TASK INPUTS: Begin

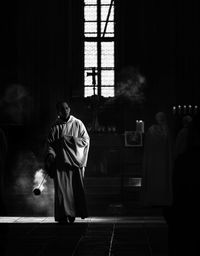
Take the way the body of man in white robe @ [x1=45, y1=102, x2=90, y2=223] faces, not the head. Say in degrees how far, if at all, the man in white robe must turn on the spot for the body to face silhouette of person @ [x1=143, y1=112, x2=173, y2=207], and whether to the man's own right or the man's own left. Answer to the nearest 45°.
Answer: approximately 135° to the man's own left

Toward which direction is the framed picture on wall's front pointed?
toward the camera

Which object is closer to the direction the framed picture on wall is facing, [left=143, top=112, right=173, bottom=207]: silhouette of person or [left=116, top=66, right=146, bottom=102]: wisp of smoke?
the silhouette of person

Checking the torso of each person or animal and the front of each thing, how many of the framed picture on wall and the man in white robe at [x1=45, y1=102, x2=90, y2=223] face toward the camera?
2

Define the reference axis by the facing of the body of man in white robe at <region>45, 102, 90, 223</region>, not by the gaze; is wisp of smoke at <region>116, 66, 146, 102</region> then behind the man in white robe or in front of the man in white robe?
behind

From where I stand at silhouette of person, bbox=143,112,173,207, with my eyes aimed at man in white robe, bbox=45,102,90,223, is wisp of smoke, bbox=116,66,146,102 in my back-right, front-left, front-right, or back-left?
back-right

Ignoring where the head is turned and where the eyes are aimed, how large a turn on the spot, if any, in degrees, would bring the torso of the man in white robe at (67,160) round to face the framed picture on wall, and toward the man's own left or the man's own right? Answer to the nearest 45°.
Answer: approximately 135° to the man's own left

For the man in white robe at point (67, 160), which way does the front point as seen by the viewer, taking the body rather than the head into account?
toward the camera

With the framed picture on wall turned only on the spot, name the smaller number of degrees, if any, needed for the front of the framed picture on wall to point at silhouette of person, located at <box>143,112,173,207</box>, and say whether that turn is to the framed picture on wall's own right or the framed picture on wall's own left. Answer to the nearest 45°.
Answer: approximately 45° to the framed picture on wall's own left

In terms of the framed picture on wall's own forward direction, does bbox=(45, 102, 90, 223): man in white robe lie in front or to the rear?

TASK INPUTS: End

▸ EXERCISE OBJECTIVE
Once the line with "Ignoring where the" is located in the data above, repeat it and every later line through the end, exactly.

▸ SOLUTION FOR THIS EXERCISE
Ignoring where the head is turned and where the eyes are aimed, how large a turn on the spot, if any, in degrees, would bring the torso of the man in white robe at (67,160) round to face the framed picture on wall, and toward the man's own left or the man's own right? Answer to the nearest 45°.
Answer: approximately 135° to the man's own left

For the man in white robe at point (67, 160), which way does the front point as seen by the viewer, taking the body rather than the head into account?
toward the camera

With the framed picture on wall turned only on the spot, name the smaller number of degrees, if any, needed for the front of the framed picture on wall to point at silhouette of person, located at <box>143,112,173,207</box>, and say whether that turn is to the framed picture on wall's own right or the framed picture on wall's own left. Answer to the nearest 45°.
Answer: approximately 45° to the framed picture on wall's own left

In terms of the framed picture on wall's own forward direction, does bbox=(45, 102, 90, 223): man in white robe lie in front or to the rear?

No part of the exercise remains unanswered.